→ Given data:
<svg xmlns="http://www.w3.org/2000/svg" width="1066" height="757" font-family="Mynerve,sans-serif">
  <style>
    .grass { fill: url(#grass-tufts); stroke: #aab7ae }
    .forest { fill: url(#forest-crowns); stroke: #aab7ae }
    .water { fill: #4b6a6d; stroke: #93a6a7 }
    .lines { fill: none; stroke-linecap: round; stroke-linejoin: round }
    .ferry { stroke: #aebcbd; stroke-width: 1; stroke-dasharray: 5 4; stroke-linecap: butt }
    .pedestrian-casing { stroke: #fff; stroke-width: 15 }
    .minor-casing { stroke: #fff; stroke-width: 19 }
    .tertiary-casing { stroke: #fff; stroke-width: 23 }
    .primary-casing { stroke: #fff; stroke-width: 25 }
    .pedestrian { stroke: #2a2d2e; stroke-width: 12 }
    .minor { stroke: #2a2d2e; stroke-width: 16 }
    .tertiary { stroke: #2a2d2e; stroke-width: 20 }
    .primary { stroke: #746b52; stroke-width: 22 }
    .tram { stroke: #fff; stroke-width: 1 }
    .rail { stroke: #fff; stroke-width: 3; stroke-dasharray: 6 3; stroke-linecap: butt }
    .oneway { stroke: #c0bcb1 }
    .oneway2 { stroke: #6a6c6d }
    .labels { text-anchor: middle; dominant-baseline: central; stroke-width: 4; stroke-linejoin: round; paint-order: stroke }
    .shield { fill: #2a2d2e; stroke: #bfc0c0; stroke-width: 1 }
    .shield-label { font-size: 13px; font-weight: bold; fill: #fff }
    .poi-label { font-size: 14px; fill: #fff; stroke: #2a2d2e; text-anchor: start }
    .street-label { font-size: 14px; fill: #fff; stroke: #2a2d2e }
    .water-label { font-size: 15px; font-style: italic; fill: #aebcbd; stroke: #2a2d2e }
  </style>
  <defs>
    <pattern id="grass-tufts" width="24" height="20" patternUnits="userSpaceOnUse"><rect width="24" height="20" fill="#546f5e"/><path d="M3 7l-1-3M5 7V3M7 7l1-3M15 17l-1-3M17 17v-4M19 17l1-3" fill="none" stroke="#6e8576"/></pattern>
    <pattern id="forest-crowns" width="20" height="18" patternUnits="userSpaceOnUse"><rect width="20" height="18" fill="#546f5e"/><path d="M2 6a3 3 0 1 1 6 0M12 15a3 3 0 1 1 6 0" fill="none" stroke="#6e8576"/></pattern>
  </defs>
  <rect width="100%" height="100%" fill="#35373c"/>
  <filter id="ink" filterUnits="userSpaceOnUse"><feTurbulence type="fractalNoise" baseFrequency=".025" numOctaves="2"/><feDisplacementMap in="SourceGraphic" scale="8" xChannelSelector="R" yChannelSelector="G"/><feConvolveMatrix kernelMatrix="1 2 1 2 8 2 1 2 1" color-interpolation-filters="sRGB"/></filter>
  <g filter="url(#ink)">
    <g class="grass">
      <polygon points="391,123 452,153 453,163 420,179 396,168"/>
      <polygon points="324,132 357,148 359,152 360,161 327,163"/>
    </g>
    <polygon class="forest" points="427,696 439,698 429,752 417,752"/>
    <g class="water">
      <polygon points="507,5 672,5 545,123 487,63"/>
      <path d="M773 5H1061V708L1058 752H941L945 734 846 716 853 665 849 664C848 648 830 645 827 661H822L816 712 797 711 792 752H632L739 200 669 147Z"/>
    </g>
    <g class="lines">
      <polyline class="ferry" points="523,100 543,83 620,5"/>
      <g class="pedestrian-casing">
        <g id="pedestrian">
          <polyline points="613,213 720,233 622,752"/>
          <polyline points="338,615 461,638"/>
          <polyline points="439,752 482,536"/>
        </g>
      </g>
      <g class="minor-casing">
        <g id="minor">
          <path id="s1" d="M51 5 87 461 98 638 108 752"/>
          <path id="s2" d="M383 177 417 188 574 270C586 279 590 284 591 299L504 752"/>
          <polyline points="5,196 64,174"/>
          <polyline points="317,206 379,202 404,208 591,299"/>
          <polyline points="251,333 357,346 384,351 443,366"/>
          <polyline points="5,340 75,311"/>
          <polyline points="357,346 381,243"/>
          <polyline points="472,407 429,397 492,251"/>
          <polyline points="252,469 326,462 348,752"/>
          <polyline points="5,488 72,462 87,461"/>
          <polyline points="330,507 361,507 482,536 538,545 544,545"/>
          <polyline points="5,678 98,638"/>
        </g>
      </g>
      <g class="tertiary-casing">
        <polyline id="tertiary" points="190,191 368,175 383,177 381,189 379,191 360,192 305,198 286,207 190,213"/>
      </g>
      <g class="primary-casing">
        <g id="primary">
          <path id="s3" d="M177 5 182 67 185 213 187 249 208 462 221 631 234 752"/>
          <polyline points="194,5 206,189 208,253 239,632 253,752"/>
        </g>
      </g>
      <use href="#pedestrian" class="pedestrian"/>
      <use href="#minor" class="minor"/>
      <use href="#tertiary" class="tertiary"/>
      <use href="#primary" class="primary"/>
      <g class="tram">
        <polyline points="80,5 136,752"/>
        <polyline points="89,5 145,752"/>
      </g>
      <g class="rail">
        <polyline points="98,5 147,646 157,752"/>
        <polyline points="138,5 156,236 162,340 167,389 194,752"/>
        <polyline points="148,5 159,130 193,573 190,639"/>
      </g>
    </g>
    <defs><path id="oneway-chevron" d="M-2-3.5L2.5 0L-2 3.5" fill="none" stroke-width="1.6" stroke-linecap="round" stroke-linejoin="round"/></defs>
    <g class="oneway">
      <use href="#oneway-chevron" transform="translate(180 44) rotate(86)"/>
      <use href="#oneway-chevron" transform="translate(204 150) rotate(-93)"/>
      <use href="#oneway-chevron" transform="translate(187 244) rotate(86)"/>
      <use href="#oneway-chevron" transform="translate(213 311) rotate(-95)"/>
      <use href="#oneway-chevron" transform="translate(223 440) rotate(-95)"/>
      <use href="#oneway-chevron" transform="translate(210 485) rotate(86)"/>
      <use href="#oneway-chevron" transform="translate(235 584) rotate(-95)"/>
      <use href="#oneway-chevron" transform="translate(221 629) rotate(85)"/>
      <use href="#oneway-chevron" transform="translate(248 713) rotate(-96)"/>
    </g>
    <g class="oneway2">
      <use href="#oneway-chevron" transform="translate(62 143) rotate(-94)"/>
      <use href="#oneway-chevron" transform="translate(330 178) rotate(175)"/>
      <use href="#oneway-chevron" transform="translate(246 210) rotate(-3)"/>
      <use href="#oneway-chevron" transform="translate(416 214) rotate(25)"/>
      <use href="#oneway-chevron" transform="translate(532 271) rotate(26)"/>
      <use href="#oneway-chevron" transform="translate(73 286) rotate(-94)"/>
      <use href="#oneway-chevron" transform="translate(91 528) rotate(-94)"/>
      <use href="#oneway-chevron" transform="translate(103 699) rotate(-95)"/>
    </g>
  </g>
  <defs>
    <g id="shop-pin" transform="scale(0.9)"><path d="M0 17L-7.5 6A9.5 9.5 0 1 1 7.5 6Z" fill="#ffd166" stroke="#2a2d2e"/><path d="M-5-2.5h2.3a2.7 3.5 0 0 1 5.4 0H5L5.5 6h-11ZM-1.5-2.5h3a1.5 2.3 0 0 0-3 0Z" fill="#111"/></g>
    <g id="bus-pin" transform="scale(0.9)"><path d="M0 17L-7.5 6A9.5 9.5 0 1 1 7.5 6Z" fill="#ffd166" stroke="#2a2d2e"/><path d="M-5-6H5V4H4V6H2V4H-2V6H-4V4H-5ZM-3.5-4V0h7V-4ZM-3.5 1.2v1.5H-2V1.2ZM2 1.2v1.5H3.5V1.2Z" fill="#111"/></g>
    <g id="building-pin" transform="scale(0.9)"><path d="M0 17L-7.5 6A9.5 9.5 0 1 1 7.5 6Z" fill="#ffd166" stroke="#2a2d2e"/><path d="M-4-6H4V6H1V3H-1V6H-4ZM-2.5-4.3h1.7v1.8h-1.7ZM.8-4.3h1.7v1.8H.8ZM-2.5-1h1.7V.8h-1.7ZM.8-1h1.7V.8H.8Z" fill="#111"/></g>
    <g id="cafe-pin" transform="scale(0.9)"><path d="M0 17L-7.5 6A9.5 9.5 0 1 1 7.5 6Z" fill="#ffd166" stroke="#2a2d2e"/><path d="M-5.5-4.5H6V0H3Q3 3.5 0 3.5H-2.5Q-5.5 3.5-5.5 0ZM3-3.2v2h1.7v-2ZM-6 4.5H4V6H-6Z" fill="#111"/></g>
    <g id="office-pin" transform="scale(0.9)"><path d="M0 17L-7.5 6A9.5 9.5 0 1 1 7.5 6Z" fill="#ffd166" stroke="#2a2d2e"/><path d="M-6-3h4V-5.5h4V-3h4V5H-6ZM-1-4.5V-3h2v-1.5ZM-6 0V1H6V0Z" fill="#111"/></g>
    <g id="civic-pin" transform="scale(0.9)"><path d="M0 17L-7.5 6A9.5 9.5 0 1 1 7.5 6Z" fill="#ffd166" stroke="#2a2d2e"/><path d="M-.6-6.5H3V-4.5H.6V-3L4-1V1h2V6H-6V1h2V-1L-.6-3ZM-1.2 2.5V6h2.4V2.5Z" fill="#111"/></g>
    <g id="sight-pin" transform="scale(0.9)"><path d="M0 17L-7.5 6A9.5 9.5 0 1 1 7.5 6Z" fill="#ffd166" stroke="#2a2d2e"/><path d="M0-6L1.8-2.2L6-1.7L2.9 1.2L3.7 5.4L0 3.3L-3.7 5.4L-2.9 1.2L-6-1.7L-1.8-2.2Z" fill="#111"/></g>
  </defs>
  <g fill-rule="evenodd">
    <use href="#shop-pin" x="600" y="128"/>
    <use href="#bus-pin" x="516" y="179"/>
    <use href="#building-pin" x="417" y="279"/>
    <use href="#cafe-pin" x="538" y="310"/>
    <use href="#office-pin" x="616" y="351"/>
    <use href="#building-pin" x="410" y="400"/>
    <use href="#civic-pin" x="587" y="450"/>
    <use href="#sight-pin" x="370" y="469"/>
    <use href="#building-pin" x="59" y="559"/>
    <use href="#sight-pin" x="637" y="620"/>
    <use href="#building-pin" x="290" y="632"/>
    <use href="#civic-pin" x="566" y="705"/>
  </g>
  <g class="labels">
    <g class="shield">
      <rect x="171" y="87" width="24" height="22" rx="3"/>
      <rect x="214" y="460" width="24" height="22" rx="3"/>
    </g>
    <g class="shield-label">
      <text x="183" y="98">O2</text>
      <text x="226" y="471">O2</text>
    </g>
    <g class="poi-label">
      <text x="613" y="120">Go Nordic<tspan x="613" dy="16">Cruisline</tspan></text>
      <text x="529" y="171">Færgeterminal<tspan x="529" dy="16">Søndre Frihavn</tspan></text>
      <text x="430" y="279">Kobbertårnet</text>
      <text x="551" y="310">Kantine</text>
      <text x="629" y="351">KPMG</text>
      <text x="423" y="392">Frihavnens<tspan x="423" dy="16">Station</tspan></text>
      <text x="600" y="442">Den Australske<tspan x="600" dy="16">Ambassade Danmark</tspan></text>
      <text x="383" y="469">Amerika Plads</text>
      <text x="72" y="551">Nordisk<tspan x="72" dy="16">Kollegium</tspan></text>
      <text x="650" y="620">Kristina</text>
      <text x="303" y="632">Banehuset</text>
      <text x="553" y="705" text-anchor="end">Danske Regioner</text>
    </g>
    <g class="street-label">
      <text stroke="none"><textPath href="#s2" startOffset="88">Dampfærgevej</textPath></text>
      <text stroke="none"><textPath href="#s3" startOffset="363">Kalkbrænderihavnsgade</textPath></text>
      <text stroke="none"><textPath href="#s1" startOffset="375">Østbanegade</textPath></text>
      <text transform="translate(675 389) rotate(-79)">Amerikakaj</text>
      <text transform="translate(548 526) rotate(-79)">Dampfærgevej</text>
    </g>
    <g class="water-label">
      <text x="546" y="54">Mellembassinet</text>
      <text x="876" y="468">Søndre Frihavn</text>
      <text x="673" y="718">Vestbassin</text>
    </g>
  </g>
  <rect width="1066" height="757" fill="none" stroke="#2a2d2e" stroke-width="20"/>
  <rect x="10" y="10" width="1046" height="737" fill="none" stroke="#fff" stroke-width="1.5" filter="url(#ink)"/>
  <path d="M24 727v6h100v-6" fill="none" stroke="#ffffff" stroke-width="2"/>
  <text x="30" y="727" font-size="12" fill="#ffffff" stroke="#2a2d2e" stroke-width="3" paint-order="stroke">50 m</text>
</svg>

→ Aim of the task: Check each line of the entries above, and show every one holding the word "water".

→ Answer below:
    .water { fill: #4b6a6d; stroke: #93a6a7 }
    .water-label { font-size: 15px; font-style: italic; fill: #aebcbd; stroke: #2a2d2e }
    <g class="water">
    <g class="water-label">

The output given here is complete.